21 de marzo de 2008

No te preocupes amiga mía

¡Descuida! No intentaré besarte, ¿para qué?... ¿para demostrarte lo impresionado que estoy por lo guapa que estás?... ¡de nada sirve!... ¿por qué justamente hoy?, si ya te he besado un millón de veces, no me apetece.

Hoy, te acompañaré hasta donde pactamos, hasta donde me lo pediste,… nos reiremos como casi siempre, te miraré mientras sonríes y aunque creas lo contrario no intentaré nada,… eres demasiado linda y lo sabes, pero aquella condición de asediada por mi, termina por hastiarme.

¡Relájate!... no me haces perder el control,… no pienso ser la vitamina que alimenta tu ego descontrolado, perdona pero esos tiempos ya pasaron y aunque los recuerdo con un cariño inquieto, hoy, por tu maestría en llenarte de vanagloria, tus labios no provocan nada.

¡Descuida amiga mía! …hoy beberemos demasiado para después caminar sin rumbo y no intentaré nada… porque pesará más la incomodidad de haberme puesto como un perseguidor, cuando lo único que pretendo es estar a tu lado riendo, cantando, bebiendo, caminando… hoy quiero que soñemos, que la noche nos cubra con ese silencio que tanto adoramos; quiero sentir, como siempre, que entiendes el aire que respiro, los ojos que llevo,… ¡no corras! Si quiero que estés a mi lado es solamente para abrazarte, quiero que sientas la brisa que recorre nuestros pensamientos: somos dos almas libres, dos corazones encendidos, que huyen del día a día, de la sinrazón del mundo… cuando quieras escaparte de la rutina de tus días, puedes contar conmigo. ¡Descuida! …no intentaré besarte, si ya lo he hecho tantas veces ¿Para qué ahora?… ¿Crees que quiero irme contigo para eso? No alardees, no presumas de aquello; ¡Relájate! Si nuestros besos son más lindos cuando tú me los pides,…hoy no quiero besarte, (creo que tú tampoco)… entonces ¡no corras!, si quiero estar a tu lado son otros los motivos, no te dejes enceguecer por tu ego ostentoso; sabes que eres linda, casi siempre te lo digo, pero amiga hoy tus labios los prefiero tranquilos, hoy elijo tus abrazos y no tus besos; quiero que caminemos bajo la lluvia, que riamos de las anécdotas ajenas, que escapemos de este mundo y caigamos en el silencio misterioso de un pensamiento compartido, en la bohemia del vino y de la noche… así que de favor te lo pido, no ofusques mi alma con tu pose de asediada porque reconozco y confieso, aunque tú bien lo sabes, que me encanta besarte, que disfruto nuestros besos, pero hoy, amiga mía, hoy no quiero eso.

16 de marzo de 2008

No llores


Con tu pelo lacio corto, tu ojos brillantes casi como dos estrellas fugaces te acercas mientras camino y yo recuerdo mis años de niñez, te quiero ver feliz, jugando con un balón, lejos de estas calles que dañan tu alma, que golpean tu cuerpo. ¿Cómo Dios puede dejarte aquí? Tendido en esta calle húmeda, alejado de la fotografía de tu madre, distante de la risa de tu hermana, en medio de suciedad, abuso y cansancio,… no llores, porque nada vale la pena, no camines más que debes estar cansado, mejor sentémonos aquí y déjame secarte esas lagrimas de cristal que ensombrecen tu mirada despierta, tu rostro tierno de ocho años.

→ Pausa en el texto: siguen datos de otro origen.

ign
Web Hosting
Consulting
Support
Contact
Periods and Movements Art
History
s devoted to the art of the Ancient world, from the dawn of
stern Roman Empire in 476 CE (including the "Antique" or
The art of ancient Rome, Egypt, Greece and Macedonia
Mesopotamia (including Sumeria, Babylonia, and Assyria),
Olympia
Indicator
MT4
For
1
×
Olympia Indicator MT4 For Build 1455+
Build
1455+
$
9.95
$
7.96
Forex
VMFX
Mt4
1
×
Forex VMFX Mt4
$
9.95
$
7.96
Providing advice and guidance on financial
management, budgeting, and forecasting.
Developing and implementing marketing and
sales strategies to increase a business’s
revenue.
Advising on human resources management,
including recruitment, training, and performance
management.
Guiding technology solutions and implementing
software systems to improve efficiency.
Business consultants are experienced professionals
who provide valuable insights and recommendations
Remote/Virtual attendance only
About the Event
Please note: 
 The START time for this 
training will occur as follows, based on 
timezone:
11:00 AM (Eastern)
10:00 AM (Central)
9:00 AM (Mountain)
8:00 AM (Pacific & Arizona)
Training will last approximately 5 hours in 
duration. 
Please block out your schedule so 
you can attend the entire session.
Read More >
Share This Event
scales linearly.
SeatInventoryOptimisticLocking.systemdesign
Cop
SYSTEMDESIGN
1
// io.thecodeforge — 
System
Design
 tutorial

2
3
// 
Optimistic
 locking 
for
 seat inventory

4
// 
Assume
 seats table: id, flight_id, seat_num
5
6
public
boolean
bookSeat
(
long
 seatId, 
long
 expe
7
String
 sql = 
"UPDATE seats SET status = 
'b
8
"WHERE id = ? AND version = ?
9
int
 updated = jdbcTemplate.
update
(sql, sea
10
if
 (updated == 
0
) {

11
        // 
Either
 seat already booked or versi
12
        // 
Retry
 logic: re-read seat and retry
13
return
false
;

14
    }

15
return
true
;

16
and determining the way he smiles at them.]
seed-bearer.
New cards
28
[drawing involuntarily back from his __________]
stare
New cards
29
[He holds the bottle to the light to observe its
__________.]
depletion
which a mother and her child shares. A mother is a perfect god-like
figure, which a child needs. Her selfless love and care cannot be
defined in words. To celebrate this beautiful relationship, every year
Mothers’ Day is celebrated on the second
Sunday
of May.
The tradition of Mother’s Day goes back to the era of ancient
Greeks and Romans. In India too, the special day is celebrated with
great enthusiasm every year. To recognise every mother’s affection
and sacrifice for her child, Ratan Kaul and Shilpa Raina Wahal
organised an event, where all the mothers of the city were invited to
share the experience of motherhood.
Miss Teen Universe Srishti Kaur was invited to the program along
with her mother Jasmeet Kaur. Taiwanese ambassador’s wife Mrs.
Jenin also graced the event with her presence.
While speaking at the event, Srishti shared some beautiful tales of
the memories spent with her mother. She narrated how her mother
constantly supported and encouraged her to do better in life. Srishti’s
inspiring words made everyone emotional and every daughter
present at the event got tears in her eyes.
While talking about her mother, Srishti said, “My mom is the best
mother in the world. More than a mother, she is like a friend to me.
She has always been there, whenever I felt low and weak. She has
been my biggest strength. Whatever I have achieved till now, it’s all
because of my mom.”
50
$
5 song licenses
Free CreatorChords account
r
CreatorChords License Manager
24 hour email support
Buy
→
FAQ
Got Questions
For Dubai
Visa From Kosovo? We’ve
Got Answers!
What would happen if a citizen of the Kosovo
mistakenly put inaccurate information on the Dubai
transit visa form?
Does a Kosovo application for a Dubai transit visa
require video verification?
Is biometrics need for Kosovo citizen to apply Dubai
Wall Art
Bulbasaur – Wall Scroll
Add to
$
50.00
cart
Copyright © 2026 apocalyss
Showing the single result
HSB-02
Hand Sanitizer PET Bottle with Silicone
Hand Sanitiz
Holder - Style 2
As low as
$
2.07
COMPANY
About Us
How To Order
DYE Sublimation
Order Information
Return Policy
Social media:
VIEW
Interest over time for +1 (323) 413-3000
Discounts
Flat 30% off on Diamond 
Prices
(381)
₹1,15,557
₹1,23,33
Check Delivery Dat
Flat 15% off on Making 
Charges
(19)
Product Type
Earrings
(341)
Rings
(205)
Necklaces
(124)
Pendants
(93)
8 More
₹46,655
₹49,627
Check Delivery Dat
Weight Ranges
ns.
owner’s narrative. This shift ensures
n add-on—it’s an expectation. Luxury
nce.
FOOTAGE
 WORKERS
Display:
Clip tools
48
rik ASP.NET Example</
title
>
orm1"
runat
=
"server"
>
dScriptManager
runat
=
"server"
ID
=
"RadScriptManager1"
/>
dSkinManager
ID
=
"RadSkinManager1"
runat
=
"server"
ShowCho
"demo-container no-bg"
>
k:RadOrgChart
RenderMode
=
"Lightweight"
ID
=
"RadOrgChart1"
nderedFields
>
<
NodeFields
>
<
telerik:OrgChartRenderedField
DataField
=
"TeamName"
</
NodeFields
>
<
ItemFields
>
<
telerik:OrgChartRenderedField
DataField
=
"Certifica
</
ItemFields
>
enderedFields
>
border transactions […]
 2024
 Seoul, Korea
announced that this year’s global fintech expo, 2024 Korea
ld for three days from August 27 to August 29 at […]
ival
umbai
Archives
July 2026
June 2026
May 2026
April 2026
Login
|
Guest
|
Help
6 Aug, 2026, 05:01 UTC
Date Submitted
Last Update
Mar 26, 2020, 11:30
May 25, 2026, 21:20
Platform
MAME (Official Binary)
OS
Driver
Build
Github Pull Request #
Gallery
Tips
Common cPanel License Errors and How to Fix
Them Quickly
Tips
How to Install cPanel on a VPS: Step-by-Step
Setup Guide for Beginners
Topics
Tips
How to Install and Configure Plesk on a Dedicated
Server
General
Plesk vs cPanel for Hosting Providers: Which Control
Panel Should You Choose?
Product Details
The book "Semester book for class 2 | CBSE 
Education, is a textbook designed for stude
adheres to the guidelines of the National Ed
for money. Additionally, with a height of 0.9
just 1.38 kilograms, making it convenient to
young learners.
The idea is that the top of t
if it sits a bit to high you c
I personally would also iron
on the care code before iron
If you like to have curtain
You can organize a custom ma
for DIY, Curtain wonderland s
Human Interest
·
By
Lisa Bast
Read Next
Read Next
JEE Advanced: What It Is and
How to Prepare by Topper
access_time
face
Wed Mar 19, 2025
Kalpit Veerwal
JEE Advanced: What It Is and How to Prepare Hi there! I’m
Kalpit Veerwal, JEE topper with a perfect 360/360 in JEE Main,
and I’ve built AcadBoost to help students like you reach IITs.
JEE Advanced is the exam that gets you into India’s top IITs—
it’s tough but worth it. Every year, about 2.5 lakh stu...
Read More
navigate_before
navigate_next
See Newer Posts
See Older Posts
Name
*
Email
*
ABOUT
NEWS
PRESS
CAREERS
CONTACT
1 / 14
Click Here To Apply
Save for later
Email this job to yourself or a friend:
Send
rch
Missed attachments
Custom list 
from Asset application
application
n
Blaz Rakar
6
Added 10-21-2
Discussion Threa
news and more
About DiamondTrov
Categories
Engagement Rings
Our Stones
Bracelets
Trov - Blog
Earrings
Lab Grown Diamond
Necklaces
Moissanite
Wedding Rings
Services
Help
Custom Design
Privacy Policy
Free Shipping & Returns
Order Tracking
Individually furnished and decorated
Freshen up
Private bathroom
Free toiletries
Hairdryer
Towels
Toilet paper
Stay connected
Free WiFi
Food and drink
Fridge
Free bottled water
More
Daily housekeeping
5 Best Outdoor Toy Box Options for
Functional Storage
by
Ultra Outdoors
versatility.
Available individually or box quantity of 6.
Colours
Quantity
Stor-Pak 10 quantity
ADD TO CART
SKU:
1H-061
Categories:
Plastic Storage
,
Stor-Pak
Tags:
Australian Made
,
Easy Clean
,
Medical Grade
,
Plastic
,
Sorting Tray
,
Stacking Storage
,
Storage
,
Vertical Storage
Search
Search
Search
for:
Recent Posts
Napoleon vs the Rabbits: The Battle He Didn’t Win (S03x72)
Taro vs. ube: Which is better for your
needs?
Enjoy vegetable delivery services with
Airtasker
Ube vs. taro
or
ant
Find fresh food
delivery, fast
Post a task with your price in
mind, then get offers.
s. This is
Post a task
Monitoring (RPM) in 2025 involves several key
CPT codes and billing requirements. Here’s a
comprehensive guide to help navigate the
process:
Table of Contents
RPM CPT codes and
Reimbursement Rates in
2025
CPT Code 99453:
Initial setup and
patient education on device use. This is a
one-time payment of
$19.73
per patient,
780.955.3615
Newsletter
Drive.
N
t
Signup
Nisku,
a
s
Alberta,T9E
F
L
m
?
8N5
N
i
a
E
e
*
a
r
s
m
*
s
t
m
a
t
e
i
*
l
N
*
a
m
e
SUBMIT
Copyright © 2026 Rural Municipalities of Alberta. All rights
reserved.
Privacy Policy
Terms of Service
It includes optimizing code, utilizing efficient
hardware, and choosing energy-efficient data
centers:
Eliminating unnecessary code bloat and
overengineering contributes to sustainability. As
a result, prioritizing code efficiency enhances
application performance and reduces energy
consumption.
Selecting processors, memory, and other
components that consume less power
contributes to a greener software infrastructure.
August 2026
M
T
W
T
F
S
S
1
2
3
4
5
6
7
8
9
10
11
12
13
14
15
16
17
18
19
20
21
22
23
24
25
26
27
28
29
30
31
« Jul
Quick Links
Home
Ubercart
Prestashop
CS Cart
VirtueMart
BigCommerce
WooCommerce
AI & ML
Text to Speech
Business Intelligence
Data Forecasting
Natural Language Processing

Nada vale la pena, no llores que no lo mereces,… déjame darte un abrazo, ¡tranquilo! que prometo que no tendrás más que intentar vender estas empanadas para saldar la cobardía de tu padre, que no te golpeará más ese muchacho, …no llores que hoy tu hermana te verá llegar limpio y con tu sonrisa serena, que podrás verla reír y sentirte alegre como cuando te abraza tu madre, …hoy cantaremos la canción que tanto te gusta y no tendrás que soportar las malas caras de la gente, hoy anotaremos tres goles y ganaremos el partido, pero ya no llores que tu voz doliente y quebrada no se escuchará más en esta empobrecida avenida,… déjame intentar peinarte, eres un niño con buena pinta, te perseguirán las chicas…. ¡eso! Sonríe como el hombre valiente que eres, que para tus lágrimas nada vale la pena, que tienes un corazón de león, una cara de ángel, una fuerza de mar… ¡tranquilo!...que tu llanto no se escuchará más.